Logging out on a 401 is pretty common in authentication, because it gives the user an opportunity to sign in again. Maybe the problem resulted in a 401 being returned, when it would have been better to return a 500.
In the web at least it was returning 500, I guess that the desktop/mobile apps make some check in intervals. When the backend returned 500 the app thought that the current login could not be authenticated and logged out everybody
I think some will aggressively log out even on 500s. If you log out 500s that's not the same as logging out failed network requests. The server has to actually send a response, so while it will erroneously log out sometimes, in a reliable api, or one that sends errors in 200s but is otherwise reliable, it won't be so often that a whole lot of users give up. Plus some API middlewares will default to hiding error response codes for security and always send 500 no matter what the upstream response code (this assumes the error codes aren't needed by the devs because they can look at the logs).

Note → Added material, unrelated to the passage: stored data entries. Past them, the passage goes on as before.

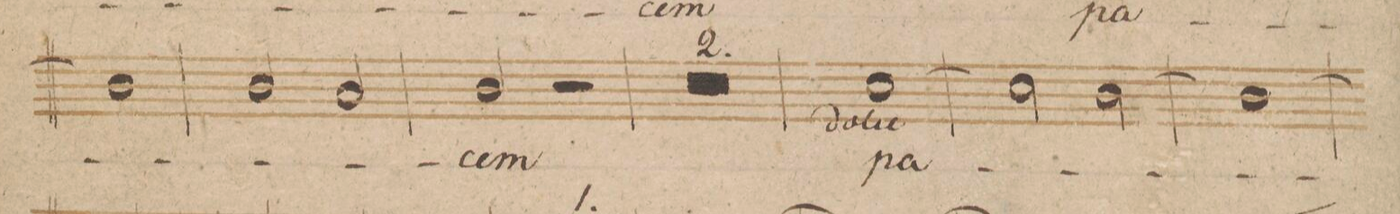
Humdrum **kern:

**kern	**text	**dynam
*I"Tenore.	*	*
*clefC4	*	*
*k[b-]	*	*
*met(c|)	*	*
*M2/2	*	*
1A\]	.	.
=90	=90	=90
2A/	.	.
2G/	.	.
=91	=91	=91
2A/	-cem	.
2r	.	.
=92	=92	=92
0r	.	.
=93	=93	=93
=94	=94	=94
[1B-\	pa-	.
=95	=95	=95
2B-\]	.	.
[2A\	.	.
=96	=96	=96
1A\_	.	.
=97	=97	=97
*-	*-	*-
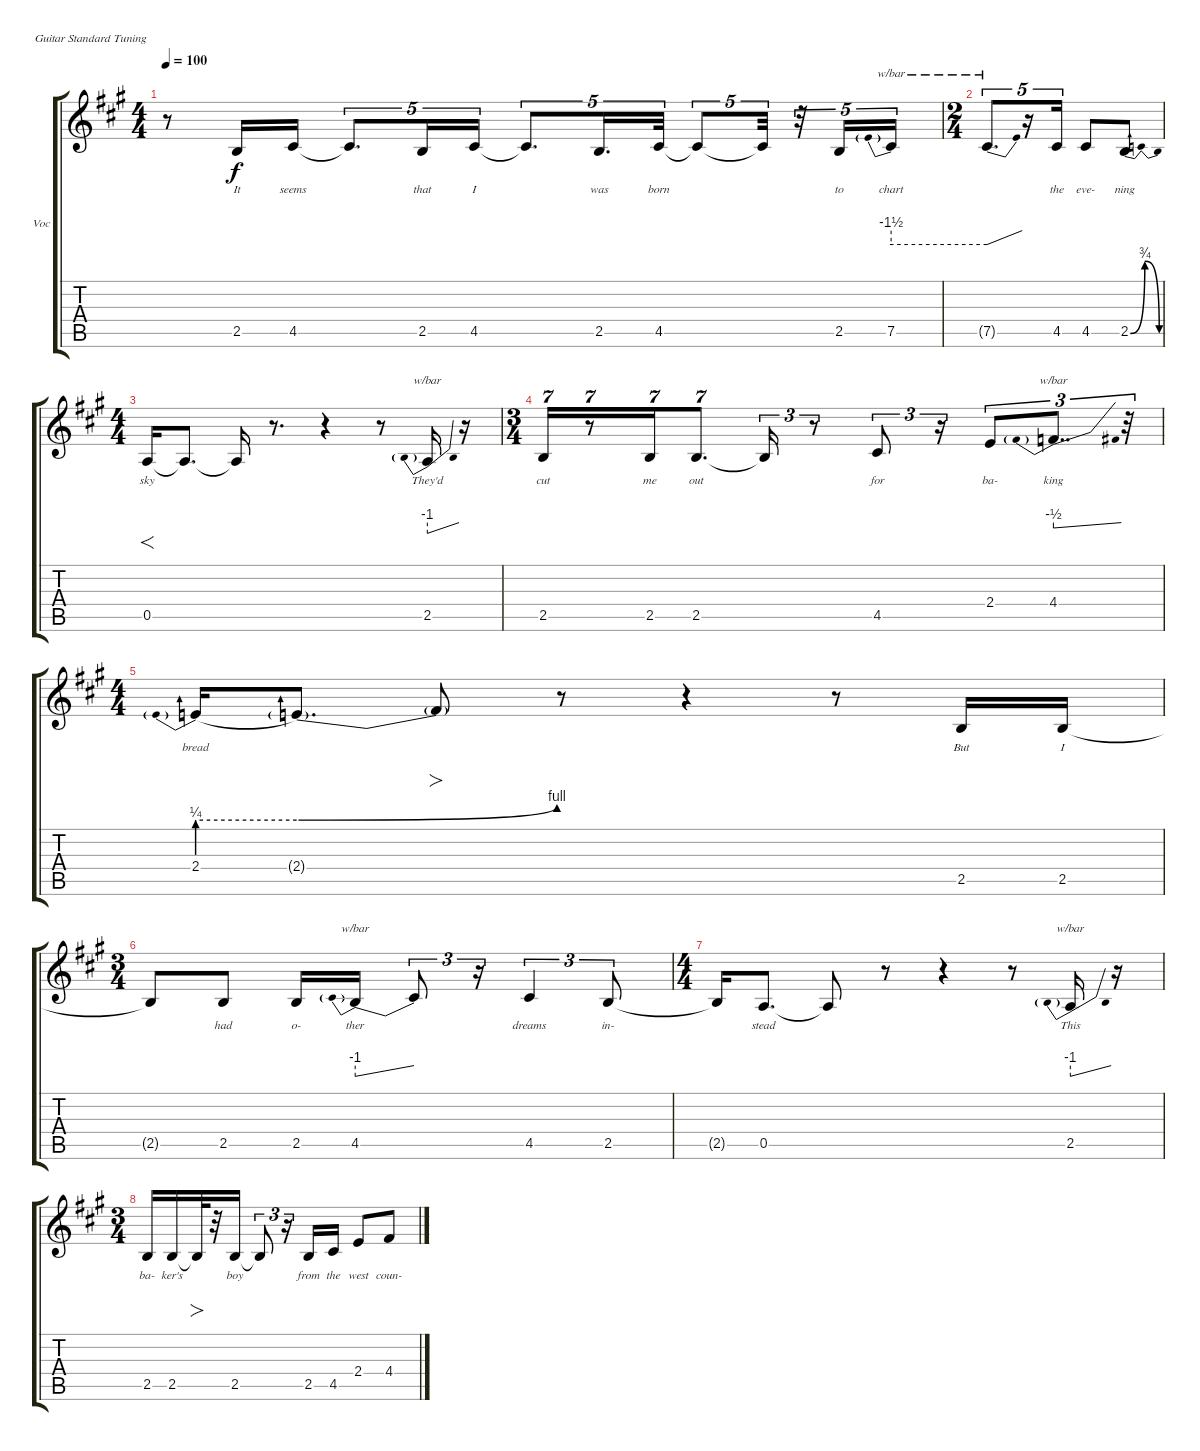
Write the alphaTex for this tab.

\bracketExtendMode groupsimilarinstruments
\firstSystemTrackNameOrientation horizontal
\otherSystemsTrackNameOrientation horizontal
\track ("Vocals" "Voc") {instrument accordion}
\staff {score tabs}
\tuning (E4 B3 G3 D3 A2 E2)
\displaytranspose 12
\ts (4 4)
\tempo 100
\clef g2
\ks f#minor
r.8{dy f} 2.5.16{lyrics (0 "It") lyrics (1 "") lyrics (2 "") lyrics (3 "") lyrics (4 "")} 4.5.16{lyrics (0 "seems") lyrics (1 "") lyrics (2 "") lyrics (3 "") lyrics (4 "")} 4.5{t}.8{d tu (5 4) lyrics (0 "") lyrics (1 "") lyrics (2 "") lyrics (3 "") lyrics (4 "")} 2.5.16{tu (5 4) lyrics (0 "that") lyrics (1 "") lyrics (2 "") lyrics (3 "") lyrics (4 "")} 4.5.16{tu (5 4) lyrics (0 "I") lyrics (1 "") lyrics (2 "") lyrics (3 "") lyrics (4 "")} 4.5{t}.8{d tu (5 4) lyrics (0 "") lyrics (1 "") lyrics (2 "") lyrics (3 "") lyrics (4 "")} 2.5.16{d tu (5 4) lyrics (0 "was") lyrics (1 "") lyrics (2 "") lyrics (3 "") lyrics (4 "")} 4.5.32{tu (5 4) lyrics (0 "born") lyrics (1 "") lyrics (2 "") lyrics (3 "") lyrics (4 "")} 4.5{t}.8{tu (5 4) lyrics (0 "") lyrics (1 "") lyrics (2 "") lyrics (3 "") lyrics (4 "")} 4.5{t}.32{tu (5 4) lyrics (0 "") lyrics (1 "") lyrics (2 "") lyrics (3 "") lyrics (4 "")} r.32{tu (5 4)} 2.5.16{tu (5 4) lyrics (0 "to") lyrics (1 "") lyrics (2 "") lyrics (3 "") lyrics (4 "")} 7.5.16{tu (5 4) tbe (predive default 0 -6 60 -6) lyrics (0 "chart") lyrics (1 "") lyrics (2 "") lyrics (3 "") lyrics (4 "")} |
\ts (2 4)
7.5{t}.8{d tu (5 4) tbe (dive default 0 -6 9.6 0) lyrics (0 "") lyrics (1 "") lyrics (2 "") lyrics (3 "") lyrics (4 "")} r.16{tu (5 4)} 4.5.16{tu (5 4) lyrics (0 "the") lyrics (1 "") lyrics (2 "") lyrics (3 "") lyrics (4 "")} 4.5.8{lyrics (0 "eve-") lyrics (1 "") lyrics (2 "") lyrics (3 "") lyrics (4 "")} 2.5{be (bendrelease 0 0 5.3999999999999995 3 9 3 13.2 0)}.8{lyrics (0 "ning") lyrics (1 "") lyrics (2 "") lyrics (3 "") lyrics (4 "")} |
\ts (4 4)
0.5.16{f lyrics (0 "sky") lyrics (1 "") lyrics (2 "") lyrics (3 "") lyrics (4 "")} 0.5{t}.8{d lyrics (0 "") lyrics (1 "") lyrics (2 "") lyrics (3 "") lyrics (4 "")} 0.5{t}.16{lyrics (0 "") lyrics (1 "") lyrics (2 "") lyrics (3 "") lyrics (4 "")} r.8{d} r.4 r.8 2.5.16{tbe (predivedive default 0 -4 19.8 0) lyrics (0 "They'd") lyrics (1 "") lyrics (2 "") lyrics (3 "") lyrics (4 "")} r.16 |
\ts (3 4)
2.5.16{tu (7 4) lyrics (0 "cut") lyrics (1 "") lyrics (2 "") lyrics (3 "") lyrics (4 "")} r.8{tu (7 4)} 2.5.16{tu (7 4) lyrics (0 "me") lyrics (1 "") lyrics (2 "") lyrics (3 "") lyrics (4 "")} 2.5.8{d tu (7 4) lyrics (0 "out") lyrics (1 "") lyrics (2 "") lyrics (3 "") lyrics (4 "")} 2.5{t}.16{tu (3 2) lyrics (0 "") lyrics (1 "") lyrics (2 "") lyrics (3 "") lyrics (4 "")} r.8{tu (3 2)} 4.5.8{tu (3 2) lyrics (0 "for") lyrics (1 "") lyrics (2 "") lyrics (3 "") lyrics (4 "")} r.16{tu (3 2)} 2.4.8{tu (3 2) lyrics (0 "ba-") lyrics (1 "") lyrics (2 "") lyrics (3 "") lyrics (4 "")} 4.4.8{dd tu (3 2) tbe (predivedive default 0 -2 13.799999999999999 0) lyrics (0 "king") lyrics (1 "") lyrics (2 "") lyrics (3 "") lyrics (4 "")} r.32{tu (3 2)} |
\ts (4 4)
2.4{be (prebend 0 1 60 1)}.16{lyrics (0 "bread") lyrics (1 "") lyrics (2 "") lyrics (3 "") lyrics (4 "")} 2.4{be (bend 0 1 6.6 4) t}.8{d lyrics (0 "") lyrics (1 "") lyrics (2 "") lyrics (3 "") lyrics (4 "")} 2.4{t}.8{fo lyrics (0 "") lyrics (1 "") lyrics (2 "") lyrics (3 "") lyrics (4 "")} r.8 r.4 r.8 2.5.16{lyrics (0 "But") lyrics (1 "") lyrics (2 "") lyrics (3 "") lyrics (4 "")} 2.5.16{lyrics (0 "I") lyrics (1 "") lyrics (2 "") lyrics (3 "") lyrics (4 "")} |
\ts (3 4)
2.5{t}.8{lyrics (0 "") lyrics (1 "") lyrics (2 "") lyrics (3 "") lyrics (4 "")} 2.5.8{lyrics (0 "had") lyrics (1 "") lyrics (2 "") lyrics (3 "") lyrics (4 "")} 2.5.16{lyrics (0 "o-") lyrics (1 "") lyrics (2 "") lyrics (3 "") lyrics (4 "")} 4.5.16{tbe (predivedive default 0 -4 30 0) lyrics (0 "ther") lyrics (1 "") lyrics (2 "") lyrics (3 "") lyrics (4 "")} 4.5{t}.8{tu (3 2) lyrics (0 "") lyrics (1 "") lyrics (2 "") lyrics (3 "") lyrics (4 "")} r.16{tu (3 2)} 4.5.4{tu (3 2) lyrics (0 "dreams") lyrics (1 "") lyrics (2 "") lyrics (3 "") lyrics (4 "")} 2.5.8{tu (3 2) lyrics (0 "in-") lyrics (1 "") lyrics (2 "") lyrics (3 "") lyrics (4 "")} |
\ts (4 4)
2.5{t}.16{lyrics (0 "") lyrics (1 "") lyrics (2 "") lyrics (3 "") lyrics (4 "")} 0.5.8{d lyrics (0 "stead") lyrics (1 "") lyrics (2 "") lyrics (3 "") lyrics (4 "")} 0.5{t}.8{lyrics (0 "") lyrics (1 "") lyrics (2 "") lyrics (3 "") lyrics (4 "")} r.8 r.4 r.8 2.5.16{tbe (predivedive default 0 -4 19.8 0) lyrics (0 "This") lyrics (1 "") lyrics (2 "") lyrics (3 "") lyrics (4 "")} r.16 |
\ts (3 4)
2.5.16{lyrics (0 "ba-") lyrics (1 "") lyrics (2 "") lyrics (3 "") lyrics (4 "")} 2.5.16{lyrics (0 "ker's") lyrics (1 "") lyrics (2 "") lyrics (3 "") lyrics (4 "")} 2.5{t}.32{fo lyrics (0 "") lyrics (1 "") lyrics (2 "") lyrics (3 "") lyrics (4 "")} r.32 2.5.16{lyrics (0 "boy") lyrics (1 "") lyrics (2 "") lyrics (3 "") lyrics (4 "")} 2.5{t}.8{tu (3 2) lyrics (0 "") lyrics (1 "") lyrics (2 "") lyrics (3 "") lyrics (4 "")} r.16{tu (3 2)} 2.5.16{lyrics (0 "from") lyrics (1 "") lyrics (2 "") lyrics (3 "") lyrics (4 "")} 4.5.16{lyrics (0 "the") lyrics (1 "") lyrics (2 "") lyrics (3 "") lyrics (4 "")} 2.4.8{lyrics (0 "west") lyrics (1 "") lyrics (2 "") lyrics (3 "") lyrics (4 "")} 4.4.8{lyrics (0 "coun-") lyrics (1 "") lyrics (2 "") lyrics (3 "") lyrics (4 "")}
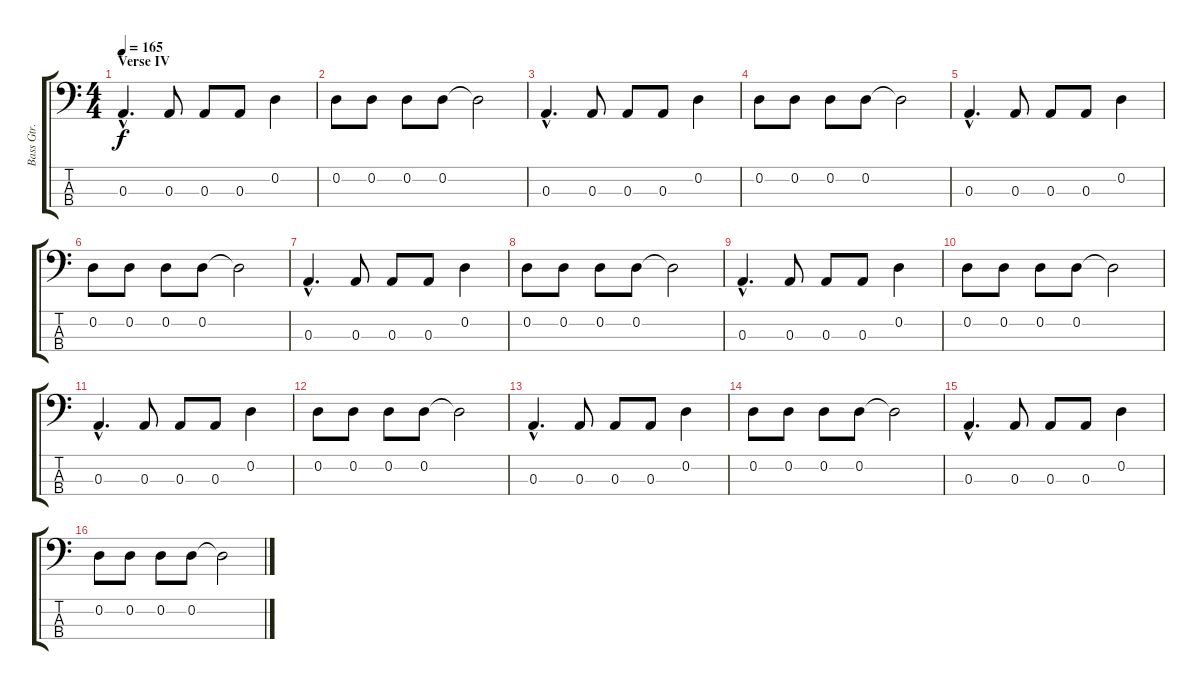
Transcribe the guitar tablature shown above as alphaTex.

\track ("Bass Gtr." "Bass Gtr.") {instrument electricbassfinger}
\staff {score tabs}
\tuning (G2 D2 A1 E1) {hide}
\ts (4 4)
\section ("" "Verse IV")
\tempo 165
\clef f4
\ks c
0.3{hac}.4{d dy f} 0.3.8 0.3.8 0.3.8 0.2.4 |
0.2.8 0.2.8 0.2.8 0.2.8 0.2{t}.2 |
0.3{hac}.4{d} 0.3.8 0.3.8 0.3.8 0.2.4 |
0.2.8 0.2.8 0.2.8 0.2.8 0.2{t}.2 |
0.3{hac}.4{d} 0.3.8 0.3.8 0.3.8 0.2.4 |
0.2.8 0.2.8 0.2.8 0.2.8 0.2{t}.2 |
0.3{hac}.4{d} 0.3.8 0.3.8 0.3.8 0.2.4 |
0.2.8 0.2.8 0.2.8 0.2.8 0.2{t}.2 |
0.3{hac}.4{d} 0.3.8 0.3.8 0.3.8 0.2.4 |
0.2.8 0.2.8 0.2.8 0.2.8 0.2{t}.2 |
0.3{hac}.4{d} 0.3.8 0.3.8 0.3.8 0.2.4 |
0.2.8 0.2.8 0.2.8 0.2.8 0.2{t}.2 |
0.3{hac}.4{d} 0.3.8 0.3.8 0.3.8 0.2.4 |
0.2.8 0.2.8 0.2.8 0.2.8 0.2{t}.2 |
0.3{hac}.4{d} 0.3.8 0.3.8 0.3.8 0.2.4 |
0.2.8 0.2.8 0.2.8 0.2.8 0.2{t}.2
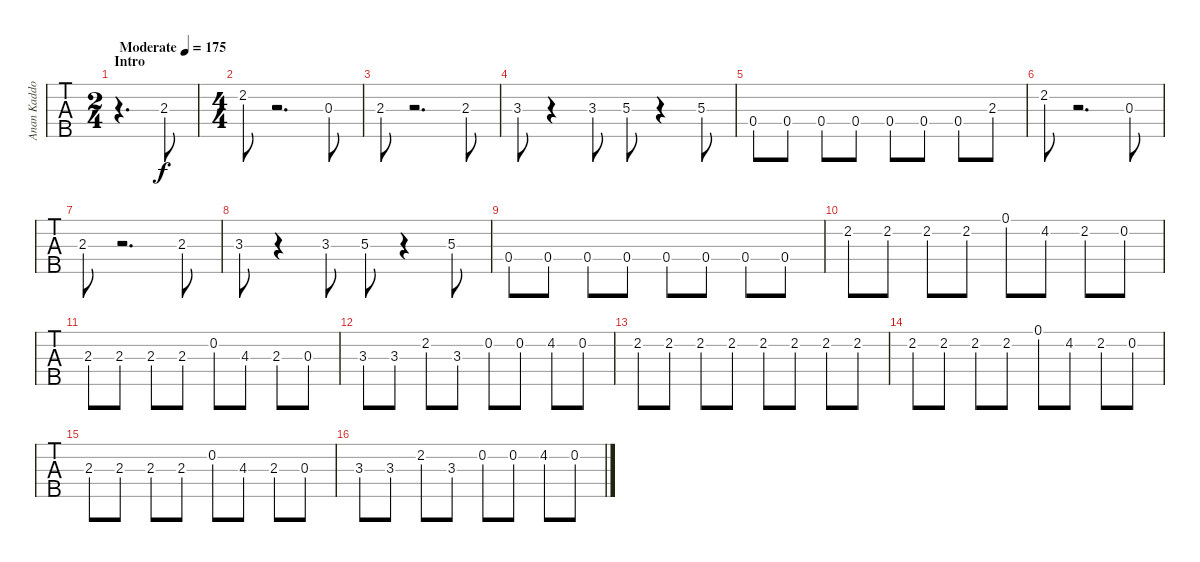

I've seen logging out on failed network requests, but that is highly annoying and frequently occurs and typically just a coding mistake.

Maybe some token expired and could not be renewed. They also mentioned a bug on a client grpc library.
Everybody was instantly logged out, which doesn’t make sense if their backend just went down, as the app normally works fine offline.
Well, not everybody, since I was logged in all week and didn't experience any downtime.